For the data below, count the lines that have the string "neck" and state that number by itself.

(Beginning of Records for processing)

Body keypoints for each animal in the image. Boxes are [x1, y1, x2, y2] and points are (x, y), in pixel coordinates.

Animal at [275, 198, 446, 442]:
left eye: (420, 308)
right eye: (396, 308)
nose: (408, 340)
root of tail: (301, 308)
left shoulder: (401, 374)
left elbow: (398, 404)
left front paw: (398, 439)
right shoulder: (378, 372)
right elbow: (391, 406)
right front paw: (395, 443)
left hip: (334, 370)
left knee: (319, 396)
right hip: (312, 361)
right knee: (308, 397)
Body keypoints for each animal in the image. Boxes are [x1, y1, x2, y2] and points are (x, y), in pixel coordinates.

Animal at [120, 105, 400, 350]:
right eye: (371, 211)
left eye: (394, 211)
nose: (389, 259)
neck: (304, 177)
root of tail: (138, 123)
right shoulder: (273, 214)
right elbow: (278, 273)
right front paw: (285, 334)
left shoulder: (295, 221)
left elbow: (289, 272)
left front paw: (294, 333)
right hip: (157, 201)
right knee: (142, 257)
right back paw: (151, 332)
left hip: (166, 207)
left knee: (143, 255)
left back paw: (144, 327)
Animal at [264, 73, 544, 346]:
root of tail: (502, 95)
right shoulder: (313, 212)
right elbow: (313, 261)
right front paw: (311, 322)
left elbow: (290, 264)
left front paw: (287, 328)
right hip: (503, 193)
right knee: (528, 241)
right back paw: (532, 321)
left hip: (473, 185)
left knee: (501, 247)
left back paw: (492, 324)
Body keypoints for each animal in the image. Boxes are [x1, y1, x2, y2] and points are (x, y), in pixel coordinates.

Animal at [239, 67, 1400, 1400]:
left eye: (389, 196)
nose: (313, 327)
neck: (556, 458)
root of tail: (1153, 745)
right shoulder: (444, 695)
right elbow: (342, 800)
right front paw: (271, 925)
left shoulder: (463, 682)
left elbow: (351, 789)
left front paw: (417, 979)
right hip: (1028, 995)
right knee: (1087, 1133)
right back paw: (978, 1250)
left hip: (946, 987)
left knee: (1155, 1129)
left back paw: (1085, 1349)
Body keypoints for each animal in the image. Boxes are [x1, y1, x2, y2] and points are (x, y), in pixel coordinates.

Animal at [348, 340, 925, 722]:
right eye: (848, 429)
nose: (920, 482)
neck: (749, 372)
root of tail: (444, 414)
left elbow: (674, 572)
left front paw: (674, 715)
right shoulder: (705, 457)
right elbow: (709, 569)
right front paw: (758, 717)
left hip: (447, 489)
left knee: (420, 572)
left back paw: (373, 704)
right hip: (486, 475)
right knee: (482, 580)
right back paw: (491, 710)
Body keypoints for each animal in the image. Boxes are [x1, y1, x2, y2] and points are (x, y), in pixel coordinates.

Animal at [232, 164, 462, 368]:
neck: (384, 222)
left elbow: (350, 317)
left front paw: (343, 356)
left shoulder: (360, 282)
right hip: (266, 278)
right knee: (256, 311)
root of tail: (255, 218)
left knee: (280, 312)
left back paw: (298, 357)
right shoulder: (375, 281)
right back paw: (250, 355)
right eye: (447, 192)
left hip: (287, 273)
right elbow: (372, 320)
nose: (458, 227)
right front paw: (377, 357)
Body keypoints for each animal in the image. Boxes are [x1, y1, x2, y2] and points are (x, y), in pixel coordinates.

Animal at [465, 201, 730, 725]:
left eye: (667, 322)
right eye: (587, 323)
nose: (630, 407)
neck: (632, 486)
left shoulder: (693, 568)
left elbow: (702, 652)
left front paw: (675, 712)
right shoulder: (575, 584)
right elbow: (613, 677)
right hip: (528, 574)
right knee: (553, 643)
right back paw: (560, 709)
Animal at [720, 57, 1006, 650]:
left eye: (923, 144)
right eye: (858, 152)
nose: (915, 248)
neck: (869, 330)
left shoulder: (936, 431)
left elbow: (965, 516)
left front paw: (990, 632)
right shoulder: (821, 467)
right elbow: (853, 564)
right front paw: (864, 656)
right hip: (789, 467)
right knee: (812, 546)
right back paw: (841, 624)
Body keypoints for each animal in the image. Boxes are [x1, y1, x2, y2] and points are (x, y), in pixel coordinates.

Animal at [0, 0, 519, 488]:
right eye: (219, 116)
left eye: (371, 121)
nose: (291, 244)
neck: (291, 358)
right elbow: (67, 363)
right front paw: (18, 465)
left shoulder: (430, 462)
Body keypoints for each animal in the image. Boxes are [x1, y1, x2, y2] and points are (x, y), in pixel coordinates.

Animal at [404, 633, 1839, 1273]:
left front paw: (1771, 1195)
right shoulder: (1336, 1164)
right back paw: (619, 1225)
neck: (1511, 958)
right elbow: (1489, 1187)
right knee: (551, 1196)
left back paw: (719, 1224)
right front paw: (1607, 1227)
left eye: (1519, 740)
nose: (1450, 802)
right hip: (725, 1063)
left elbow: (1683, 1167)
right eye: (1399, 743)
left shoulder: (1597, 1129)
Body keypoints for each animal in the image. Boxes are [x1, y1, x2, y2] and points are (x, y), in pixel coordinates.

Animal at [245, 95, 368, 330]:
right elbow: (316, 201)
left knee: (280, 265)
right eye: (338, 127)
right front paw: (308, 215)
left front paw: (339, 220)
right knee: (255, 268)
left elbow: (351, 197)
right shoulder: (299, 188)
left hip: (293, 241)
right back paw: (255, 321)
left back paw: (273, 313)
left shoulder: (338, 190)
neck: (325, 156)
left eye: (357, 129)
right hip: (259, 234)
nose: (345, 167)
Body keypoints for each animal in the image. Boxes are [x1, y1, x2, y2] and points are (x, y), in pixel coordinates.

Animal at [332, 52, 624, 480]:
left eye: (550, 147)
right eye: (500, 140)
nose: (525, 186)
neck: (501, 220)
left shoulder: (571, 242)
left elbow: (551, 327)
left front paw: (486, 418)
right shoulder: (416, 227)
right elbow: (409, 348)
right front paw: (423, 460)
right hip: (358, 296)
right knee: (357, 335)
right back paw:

(End of Records for processing)

- Exercise response: 10